A little while ago I left ‘my hole’ where I spend many hours of my day, to take a stroll outside in the cool crisp Hebron air. The good doctor Ya’akov was sitting on a step trying different keys in various locks he had stored in a box. He smiled seeing me, and we talked a little. Mostly him, telling me some stories.
“I was working in Beer Sheva. There were a few rockets that hit. I received a phone call from one of my older patients.
‘Doctor, I won’t be coming to see you today.’
‘Why not, what’s the problem?’
‘A Kassam him, right next to our building.’ Now there’s a telephone pole blocking the entrance, with exposed high-tension wires on the ground. We can’t get out.’
‘Was anyone hurt or killed?’
‘No, thank G-d.’
‘Mamale you can come to me whenever you want, with an appointment or without. I’ll take you whenever you show up.'”
“David,” Dr.

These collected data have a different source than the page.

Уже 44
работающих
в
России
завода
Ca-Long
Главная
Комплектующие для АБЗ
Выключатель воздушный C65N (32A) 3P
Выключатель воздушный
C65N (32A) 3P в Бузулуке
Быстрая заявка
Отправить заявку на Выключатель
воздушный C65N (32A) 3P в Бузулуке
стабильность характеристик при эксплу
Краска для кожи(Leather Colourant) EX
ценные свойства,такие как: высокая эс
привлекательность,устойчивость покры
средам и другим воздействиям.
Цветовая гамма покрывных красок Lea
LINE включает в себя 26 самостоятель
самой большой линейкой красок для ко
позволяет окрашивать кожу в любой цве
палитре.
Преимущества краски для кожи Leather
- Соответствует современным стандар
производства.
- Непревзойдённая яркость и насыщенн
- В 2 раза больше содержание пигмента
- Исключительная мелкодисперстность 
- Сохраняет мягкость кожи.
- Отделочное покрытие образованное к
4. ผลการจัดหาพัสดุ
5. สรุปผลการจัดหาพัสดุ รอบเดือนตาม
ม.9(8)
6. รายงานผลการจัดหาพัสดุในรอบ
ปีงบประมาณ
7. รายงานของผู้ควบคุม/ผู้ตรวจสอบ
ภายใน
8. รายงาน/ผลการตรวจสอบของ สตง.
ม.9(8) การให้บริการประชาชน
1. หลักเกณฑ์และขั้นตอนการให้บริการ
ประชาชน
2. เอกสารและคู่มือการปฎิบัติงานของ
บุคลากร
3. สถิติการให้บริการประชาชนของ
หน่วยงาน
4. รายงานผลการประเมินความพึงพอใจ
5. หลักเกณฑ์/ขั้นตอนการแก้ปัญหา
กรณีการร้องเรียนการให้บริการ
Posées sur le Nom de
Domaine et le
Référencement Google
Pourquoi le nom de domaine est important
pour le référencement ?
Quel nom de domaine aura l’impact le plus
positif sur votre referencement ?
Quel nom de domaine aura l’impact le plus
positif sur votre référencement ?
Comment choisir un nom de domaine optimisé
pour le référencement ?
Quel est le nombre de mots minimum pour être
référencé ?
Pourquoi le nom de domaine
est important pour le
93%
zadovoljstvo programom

Ya’akov said to me, “Tate’s talking to us.”

“Of course,” I answered, “wasn’t it that way here in Hebron for two and a half years?”
The doctor growled, “Shooting from Abu Sneneh and Harat a’Shech, may their names be blotted out.”
“Did you know that I made the ‘Bentched Gomel’ (recited the blessing for thanksgiving, said after being involved in a life-threatening situation)?”
“When, what happened?”
“It was a few months ago. I was working at a clinic in Ashkelon and decided to take a break. I told my secretary that I was going out for lunch. I walked down the street to a different mall and bought myself something to eat in a restaurant there. A while later I got a call from my wife:
‘Ya’akov, where are you?’
‘What kind of question is that? I’m at work?’
She nearly came thru the receiver. ‘No, where are you, exactly? Are you in the mall?’
‘No,’ I replied, ‘I’m down the road at the other mall.’
‘Your clinic, it went. It’s gone.’

I went back, went upstairs, and from my office looked up straight into the sky, thru a huge hole in the roof of the building. I couldn’t believe what I saw. And the doctor in the room next to me, he had just gone outside to smoke a cigarette. Don’t tell anyone, but a cigarette saved his life.
And then I decided to measure where the rocket had exploded. Quickly I realized that had it hit about seven meters from the actual point of impact the roof would have come down on everyone inside the mall. Hundreds of tons of concrete and metal.  At least 300 people would have been killed.
So a few days later I recited the special blessing said when your life has been Divinely saved.”
“David,” Dr. Ya’akov said to me, “Tate’s talking to us, maybe not verbally, but He’s talking to us. All the time. Today, a rocket hit an apartment in Ashkelon, with two girls inside. They managed to get into their ‘protected room’ before it exploded. Otherwise…. David, Tate’s talking to us. We just have to listen to what He’s saying. Tate’s talking to us.”

(For those who don’t know, ‘Tate’ in Yiddish means Father and is often used as a synonym for G-d.)